##### Data for this task #####
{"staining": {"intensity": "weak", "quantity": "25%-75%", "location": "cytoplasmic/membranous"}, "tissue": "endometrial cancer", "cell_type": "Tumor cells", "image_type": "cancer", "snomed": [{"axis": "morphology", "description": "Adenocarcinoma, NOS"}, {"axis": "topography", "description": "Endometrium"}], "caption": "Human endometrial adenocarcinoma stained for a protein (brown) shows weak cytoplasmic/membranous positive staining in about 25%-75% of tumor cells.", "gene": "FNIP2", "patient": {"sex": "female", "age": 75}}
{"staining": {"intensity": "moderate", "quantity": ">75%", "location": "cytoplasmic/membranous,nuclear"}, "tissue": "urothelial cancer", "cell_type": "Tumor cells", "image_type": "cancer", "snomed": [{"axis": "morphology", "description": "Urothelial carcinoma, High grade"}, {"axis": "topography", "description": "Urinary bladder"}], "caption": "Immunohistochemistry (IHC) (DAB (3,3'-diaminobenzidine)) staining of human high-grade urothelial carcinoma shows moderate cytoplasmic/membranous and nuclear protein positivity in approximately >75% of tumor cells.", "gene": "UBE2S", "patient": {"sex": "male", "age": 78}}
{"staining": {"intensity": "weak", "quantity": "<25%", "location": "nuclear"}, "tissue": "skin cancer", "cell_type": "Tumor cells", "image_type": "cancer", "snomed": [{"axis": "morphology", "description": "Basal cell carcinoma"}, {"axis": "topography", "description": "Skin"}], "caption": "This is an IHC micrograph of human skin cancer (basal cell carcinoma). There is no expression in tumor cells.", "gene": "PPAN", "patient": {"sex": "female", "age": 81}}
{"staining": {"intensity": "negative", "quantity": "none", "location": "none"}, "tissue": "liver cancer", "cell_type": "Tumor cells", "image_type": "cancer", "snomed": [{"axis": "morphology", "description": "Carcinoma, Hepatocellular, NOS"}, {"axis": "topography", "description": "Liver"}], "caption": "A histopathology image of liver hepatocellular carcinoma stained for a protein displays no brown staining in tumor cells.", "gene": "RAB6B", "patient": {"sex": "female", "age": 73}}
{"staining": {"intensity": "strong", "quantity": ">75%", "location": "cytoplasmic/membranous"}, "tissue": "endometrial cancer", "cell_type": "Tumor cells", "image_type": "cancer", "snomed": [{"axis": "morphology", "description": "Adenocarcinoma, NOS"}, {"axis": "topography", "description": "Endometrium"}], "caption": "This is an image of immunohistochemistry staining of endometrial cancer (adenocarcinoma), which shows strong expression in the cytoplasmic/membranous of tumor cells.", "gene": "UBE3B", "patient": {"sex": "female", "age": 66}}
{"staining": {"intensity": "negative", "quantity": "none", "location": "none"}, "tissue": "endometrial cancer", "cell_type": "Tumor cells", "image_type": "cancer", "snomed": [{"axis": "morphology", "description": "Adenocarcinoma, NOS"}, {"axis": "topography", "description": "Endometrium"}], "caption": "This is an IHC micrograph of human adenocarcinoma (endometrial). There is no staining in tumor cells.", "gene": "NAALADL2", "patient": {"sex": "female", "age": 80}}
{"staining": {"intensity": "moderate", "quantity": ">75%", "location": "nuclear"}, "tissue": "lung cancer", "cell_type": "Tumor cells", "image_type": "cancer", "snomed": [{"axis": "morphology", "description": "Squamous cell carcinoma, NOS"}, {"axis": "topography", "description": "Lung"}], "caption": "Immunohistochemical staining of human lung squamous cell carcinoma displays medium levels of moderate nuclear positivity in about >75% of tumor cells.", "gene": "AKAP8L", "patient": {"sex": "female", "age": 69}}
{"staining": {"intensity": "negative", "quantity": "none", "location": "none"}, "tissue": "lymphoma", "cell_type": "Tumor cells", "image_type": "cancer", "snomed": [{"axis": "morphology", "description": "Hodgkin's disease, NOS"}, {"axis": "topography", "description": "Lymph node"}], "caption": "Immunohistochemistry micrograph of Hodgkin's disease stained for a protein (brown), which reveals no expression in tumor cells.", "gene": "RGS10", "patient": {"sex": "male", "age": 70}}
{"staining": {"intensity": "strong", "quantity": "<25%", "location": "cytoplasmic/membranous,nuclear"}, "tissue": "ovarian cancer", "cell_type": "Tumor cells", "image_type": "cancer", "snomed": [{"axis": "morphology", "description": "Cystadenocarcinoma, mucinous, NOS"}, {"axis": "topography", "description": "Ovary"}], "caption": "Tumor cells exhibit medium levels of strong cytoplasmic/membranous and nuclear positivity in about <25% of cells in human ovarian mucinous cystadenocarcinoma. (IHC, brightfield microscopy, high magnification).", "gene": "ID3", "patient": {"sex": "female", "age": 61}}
#####
Problem:
Could you return exactly the lines above from the line with "of human skin" to the line with "histopathology image of", both included, and nothing else?

Expected output:
{"staining": {"intensity": "weak", "quantity": "<25%", "location": "nuclear"}, "tissue": "skin cancer", "cell_type": "Tumor cells", "image_type": "cancer", "snomed": [{"axis": "morphology", "description": "Basal cell carcinoma"}, {"axis": "topography", "description": "Skin"}], "caption": "This is an IHC micrograph of human skin cancer (basal cell carcinoma). There is no expression in tumor cells.", "gene": "PPAN", "patient": {"sex": "female", "age": 81}}
{"staining": {"intensity": "negative", "quantity": "none", "location": "none"}, "tissue": "liver cancer", "cell_type": "Tumor cells", "image_type": "cancer", "snomed": [{"axis": "morphology", "description": "Carcinoma, Hepatocellular, NOS"}, {"axis": "topography", "description": "Liver"}], "caption": "A histopathology image of liver hepatocellular carcinoma stained for a protein displays no brown staining in tumor cells.", "gene": "RAB6B", "patient": {"sex": "female", "age": 73}}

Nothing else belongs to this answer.